(RECORDS TO PROCESS Opens)

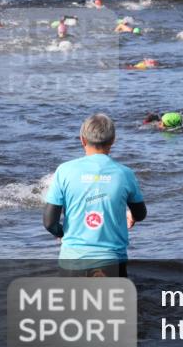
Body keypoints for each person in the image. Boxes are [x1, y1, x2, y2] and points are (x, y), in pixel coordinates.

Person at [43, 113, 147, 277]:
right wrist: (132, 216)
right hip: (112, 262)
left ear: (82, 140)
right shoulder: (125, 174)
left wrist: (62, 234)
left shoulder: (64, 171)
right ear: (113, 140)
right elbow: (141, 214)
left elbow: (49, 222)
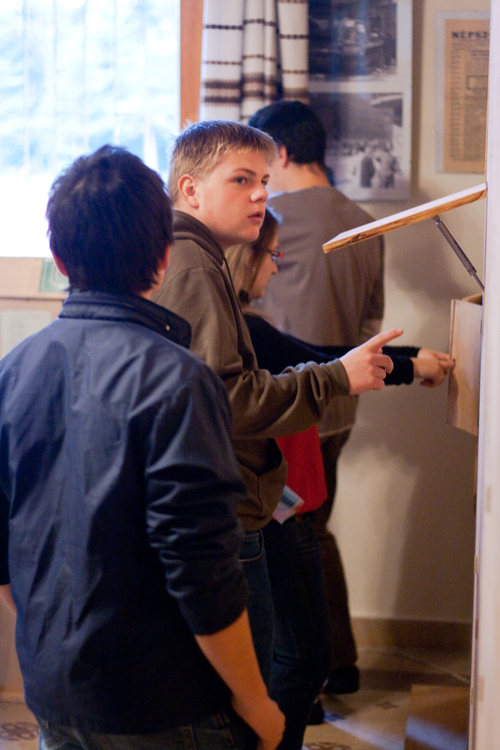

(RECORDS TO PROCESS Closes)

WHAT NEEDS TO BE DONE »
Report how many lines of the entries hold the word "right". Nothing else is needed.

ANSWER TO THIS PROBLEM »
5